Notez que les registres de transmission des biens immeubles sont permanents. Les auditeurs de l’ARC peuvent y accéder facilement et, dans nombre de cas, il n’y a pas de prescription – notamment parce que votre déclaration comportait une présentation erronée des faits par « négligence ou inattention », ou que vous n’avez pas produit de déclaration de TPS. On sait que l’ARC a pourchassé des constructeurs 10, 15 ou même 20 ans après les faits et a délivré un avis de cotisation d’impôt, de TPS ou TVH, et imposé des pénalités et d’importants montants d’intérêt qui s’étaient accumulés au fil des ans. Si vous êtes dans cette situation, pensez à faire une déclaration volontaire avant que l’ARC frappe à votre porte.

Actions

Dans le cas des actions de sociétés et autres titres, comme des obligations et des parts de fonds communs de placement, l’ARC accepte généralement que la plupart des gens détiennent de telles valeurs à titre d’immobilisations, même lorsqu’il s’agit d’actions de second rang qui sont peu susceptibles de rapporter un dividende à court terme. Cependant, si vous négociez activement, achetez et vendez des actions de façon régulière et ne les détenez que pour de courtes périodes, vous pourriez être considéré comme étant en entreprise, de sorte que vos gains seraient pleinement imposés. (Si vous avez des pertes, ceci sera à votre avantage.)

Vous pouvez éviter cette situation, dans le cas d’actions de sociétés canadiennes, en produisant un « choix visant la disposition de titres canadiens » (paragraphe 39(4) de la LIR), au moyen du formulaire T123, avec votre déclaration de revenus. Une fois que vous avez fait ce choix, tous les titres canadiens que vous détenez sont réputés être des immobilisations, pour toujours. (En d’autres termes, si vous avez des pertes lors de négociations très actives dans une année ultérieure, ces pertes seront des pertes en capital d’utilisation limitée, plutôt que des pertes d’entreprise que vous pouvez déduire d’autres revenus.)

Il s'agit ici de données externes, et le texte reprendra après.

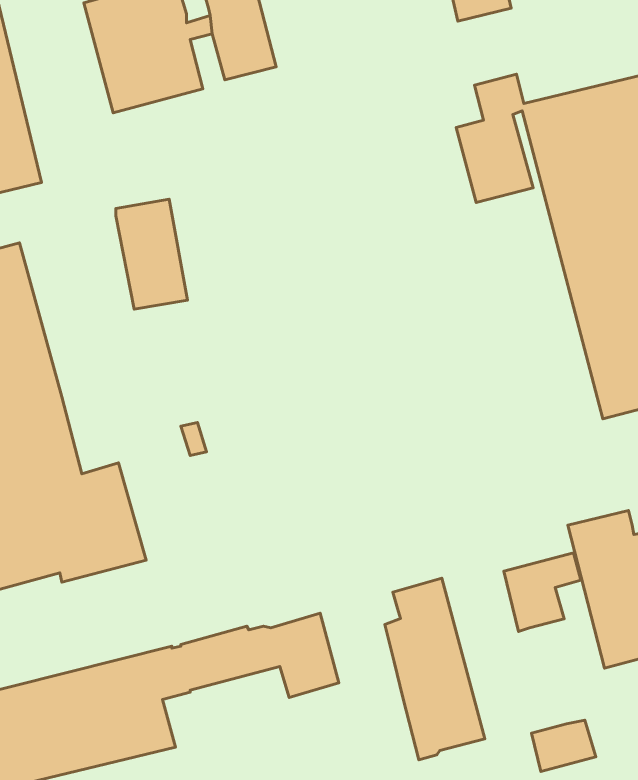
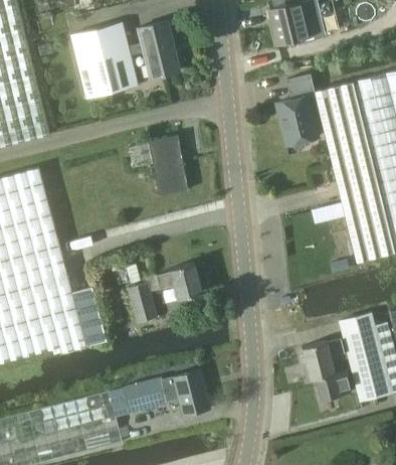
building: [116,199,187,309] -> [149,136,188,196]
building: none -> [128,262,204,324]
building: [385,578,485,760] -> none
building: [532,720,596,772] -> [318,371,353,400]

Le choix visant la disposition de titres canadiens ne s’applique pas à toutes les actions canadiennes. Une exclusion est prévue pour les « titres prescrits », énumérés à l’article 6200 du Règlement de l’impôt sur le revenu. Ces titres comprennent :

  • les actions d’une société privée dont la valeur est principalement attribuable à un bien immobilier ou un avoir minier
  • une créance sur une personne ou une société avec laquelle vous avez (ou aviez) un lien de dépendance
  • des actions ou des titres de créance acquis d’une personne avec laquelle vous aviez un lien de dépendance (ce qui comprendrait des actions dont vous avez hérité d’un membre de votre famille)
  • des actions relatives à l’exploration et à l’aménagement
  • des actions ou des créances acquises en remplacement de l’un des titres ci-dessus.